If you agree with ESPN's Jayson Stark's stance that the Cubs are in payroll limbo till the sale of the team goes through, we can add another team to the growing list of teams not trading for Jake Peavy. Yesterday, the Braves took one, and possibly two steps with their trade for Javier Vazquez, and their willingness to offer A.J. Burnett a 5 year deal, so they are probably out of the running for Peavy.
If the Cubs are done on Peavy, it again begs the question, then who? My opinion-Yankees or Dodgers. The loser of the Sabathia chase, trades for Peavy. Could happen. The Dodgers have several young pitchers they could offer for Peavy including James McDonald and Scott Elbert. They have a couple young shortstops in Chin Lung Hu and Ivan DeJesus Jr. to replace SS Khalil Greene, who apparently is pretty close to being traded.

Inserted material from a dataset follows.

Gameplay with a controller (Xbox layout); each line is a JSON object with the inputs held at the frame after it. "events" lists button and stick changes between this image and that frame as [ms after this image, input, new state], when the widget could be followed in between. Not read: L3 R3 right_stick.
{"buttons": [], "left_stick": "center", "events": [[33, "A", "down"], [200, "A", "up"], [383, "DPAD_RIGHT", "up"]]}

The Yankees also have several young pitchers to offer in a deal for Peavy including Phil Hughes, Ian Kennedy, and Phil Coke.
Here's a sleeper team: Milwaukee Brewers. They will most likely lose out on CC Sabathia, and they lost Ben Sheets to free agency also. Now Sheets could accept the arbitration offer for a one year deal to see if he can stay healthy and increase his value in 2009. The Brewers may not have the young pitchers to offer, but they more than make up for it with 3 hitting prospects who are close to being ready for the big leagues: 3Bman Mat Gamel, SS Alcides Escobar (or JJ Hardy) and C Angel Salome. The Brewers could package one of these hitters with SP Manny Parra for Peavy.
Speaking of Jayson Stark, I like him as a writer, but his thought that the Giants could still be in on CC Sabathia is laughable. They already have a quality young staff with Lincecum, Cain and Sanchez, and have to pay Barry Zito $18 million a year for the next 5-6 years. Why would they want to commit another $22 million/yr on another pitcher, when they have many other holes to fill? Stark feels that the Giants would make Matt Cain available should they sign Sabathia to fill one of those offensive holes, which would make sense. But would any team invest $40 million/year in two pitchers, especially when they will have to offer Tim Lincecum a long term contract in a year or two?